There are a couple of sermons to write, worship services to plan, all the stuff I’d normally do during the week that I’ll be gone.
But here’s the thing. This trip has become such a part of my life, I’m dreaming about it now. I actually wake up in the morning having vivid memories of conversations, and seeing faces of people I expect to meet. I usually don’t put a lot of stock in dreams (“there’s more gravy than grave about you”) but these are different. I’m billing this trip as a “relationship building mission,” opening doors and building friendships for future missions. I wonder if maybe the Holy Spirit isn’t already building those bridges, opening those doors, establishing those friendships. Oh, I pray that is the case.
I know I say I am anxious, but tonight, again, I will bring these things before the Lord with prayer and thanksgiving; and I will let His peace, His peace which surpasses my understanding, my comprehension, that peace will guard my heart and mind.
SDG

My Ebenezer

“Then Samuel took a stone and set it up between Mizpah and Shen.
He named it Ebenezer, saying, ‘Thus far has the Lord helped us.’”
(1 Samuel 7:12)

Rifling through my desk drawer, looking for something that I still cannot find, I happened to come across a brief statement of faith that I wrote about 10 years ago.  The statement was part of an assignment that I gave to the participants of an adult retreat that I had been leading on the book of Jude.  During the weekend study, I shared with the class that if you are called to stand for your faith, but cannot express your faith, you probably won’t stand for anything.  I asked the group, including myself, to write a brief statement of faith.  What follows is what I wrote as a statement of faith then, and I think it still applies today.

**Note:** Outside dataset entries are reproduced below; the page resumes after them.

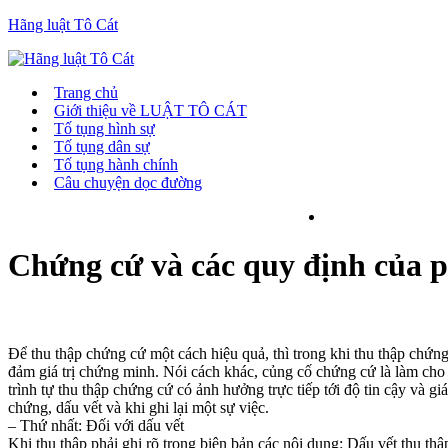
Hãng luật Tô Cát
Trang chủ
Giới thiệu về LUẬT TÔ CÁT
Tố tụng hình sự
Tố tụng dân sự
Tố tụng hành chính
Câu chuyện dọc đường
Chứng cứ và các quy định của p
Để thu thập chứng cứ một cách hiệu quả, thì trong khi thu thập chứ
đảm giá trị chứng minh. Nói cách khác, củng cố chứng cứ là làm cho c
trình tự thu thập chứng cứ có ảnh hưởng trực tiếp tới độ tin cậy và g
chứng, dấu vết và khi ghi lại một sự việc.
– Thứ nhất: Đối với dấu vết
Khi thu thập phải ghi rõ trong biên bản các nội dung: Dấu vết thu thập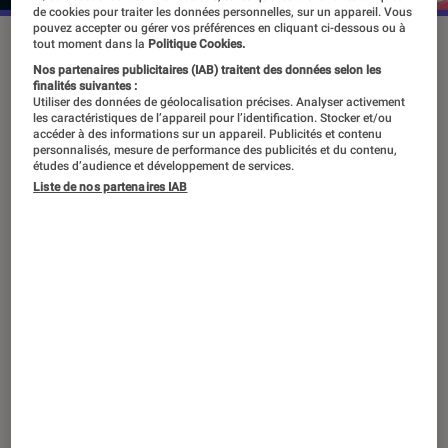
de cookies pour traiter les données personnelles, sur un appareil. Vous
pouvez accepter ou gérer vos préférences en cliquant ci-dessous ou à
La série “Irrésistible“ sort ce 20 septembre sur Disney+.
tout moment dans la
Politique Cookies.
©The Walt Disney Company/Disney +
Nos partenaires publicitaires (IAB) traitent des données selon les
finalités suivantes :
Utiliser des données de géolocalisation précises. Analyser activement
les caractéristiques de l’appareil pour l’identification. Stocker et/ou
accéder à des informations sur un appareil. Publicités et contenu
La musicienne et comédienne joue
personnalisés, mesure de performance des publicités et du contenu,
une podcasteuse en vogue qui fait
études d’audience et développement de services.
Liste de nos partenaires IAB
des crises d’angoisse chaque fois
qu’elle est proche de l’homme qui
l’attire. Un traitement léger et
malicieux pour évoquer les relations
toxiques et leurs conséquences.
C’est la première fois que vous êtes
la tête d’affiche d’une série. Qu’est-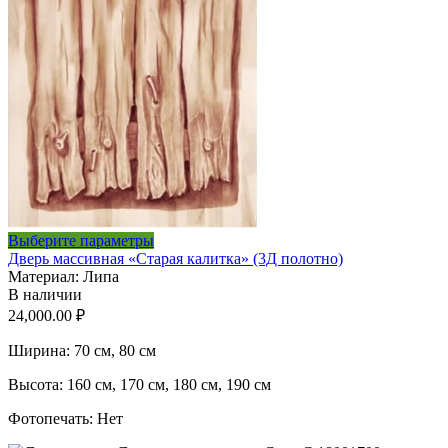
Этот
Выберите параметры
товар
Дверь массивная «Старая калитка» (3Д полотно)
имеет
Материал: Липа
несколько
В наличии
вариаций.
24,000.00
₽
Опции
можно
Ширина: 70 см, 80 см
выбрать
на
Высота: 160 см, 170 см, 180 см, 190 см
странице
Фотопечать: Нет
товара.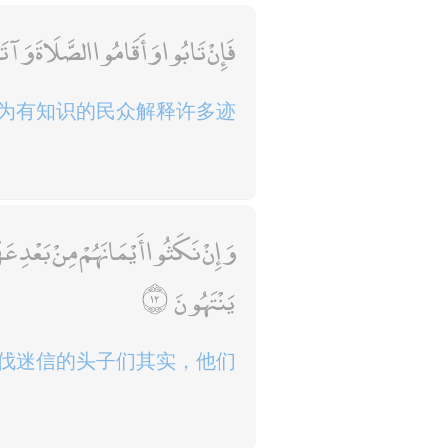
فَإِنْ تَابُوا وَأَقَامُوا الصَّلَاةَ وَآت
为有知识的民众解释许多迹
وَإِنْ نَكَثُوا أَيْمَانَهُمْ مِنْ بَعْدِ عَهْ
يَنْتَهُونَ
伐迷信的头子们其实，他们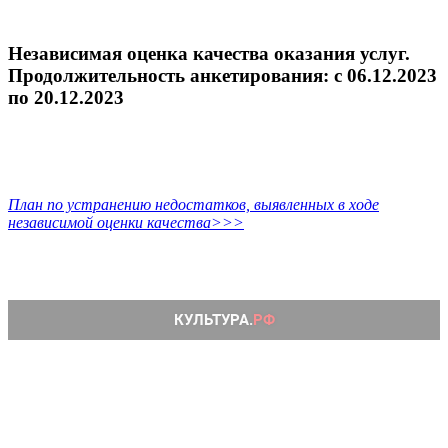
Независимая оценка качества оказания услуг.
Продолжительность анкетирования: c 06.12.2023
по 20.12.2023
План по устранению недостатков, выявленных в ходе
независимой оценки качества>>>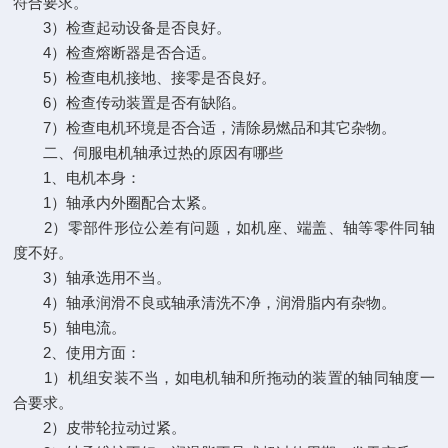
符合要求。
3）检查起动设备是否良好。
4）检查熔断器是否合适。
5）检查电机接地、接零是否良好。
6）检查传动装置是否有缺陷。
7）检查电机环境是否合适，清除易燃品和其它杂物。
二、伺服电机轴承过热的原因有哪些
1、电机本身：
1）轴承内外圈配合太紧。
2）零部件形位公差有问题，如机座、端盖、轴等零件同轴
度不好。
3）轴承选用不当。
4）轴承润滑不良或轴承清洗不净，润滑脂内有杂物。
5）轴电流。
2、使用方面：
1）机组安装不当，如电机轴和所拖动的装置的轴同轴度一
合要求。
2）皮带轮拉动过紧。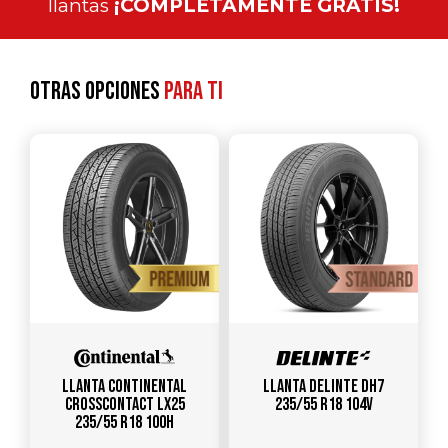
llantas
¡COMPLETAMENTE GRATIS!
Otras opciones
para ti
Llanta CONTINENTAL
Llanta DELINTE DH7
CrossContact LX25
235/55 R18 104V
235/55 R18 100H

I know that I am a broken man, a sinner, who, left to his own ways, would continue to sin, rejecting God, His commands, and even His grace, mercy and love.

I know that God, who is holy, sovereign, and glorious in His majesty, is worthy of my praise, worship, honor, and obedience.  In my sin, I do not honor God, and I fully deserve God’s wrath; and He is righteous and just in His judgment against me.  Yet God is rich in mercy and steadfast in His love, and He sent His Son, Jesus Christ, to die for me.

Jesus was everything I was supposed to be and was not.  He was without sin, living completely devoted to God, and completely loving His brothers and sisters.  Even more, He took my sin, my guilt, my shame, my judgment, and He died on the cross in my place.  Three days later, He rose from the dead, and now He lives and reigns with God, praying for me and for all who follow Him.

Through the grace of God and the love of Christ, I now live in the power of the Holy Spirit.  The Spirit teaches me through the inspired word of scripture how to live a life in response to God’s grace, mercy, and love.  I am called to become Christlike, and can only do this by the Spirit working within me.  I am called to be a faithful disciple, to follow Christ, to learn from Him, to receive his blessing, and to proclaim His gospel.

I did not choose Christ, he has chosen me.

I did not love God, he loved me.

I did not come to God, he came to me.

Everything I do from this point forward ought to be a response of thanksgiving and praise for all that He has done.

I believe that the Church is the body of Christ in the world today when the word of God is faithfully taught and preached, when the sacraments of baptism and communion are properly administered, and when, in love, we disciple and encourage one another in our maturing Christian journey.

I believe the world, now more than ever, needs to know the blessing of knowing Jesus as savior and lord – may it know this through me.

I think it is interesting to see how my focus has changed in some ways, but in many ways has stayed the same.  What strikes me most is how I still sense the profound brokenness of my sin, and the amazing splendor of God’s grace for me in Jesus Christ.  He is truly the Rock of My Salvation.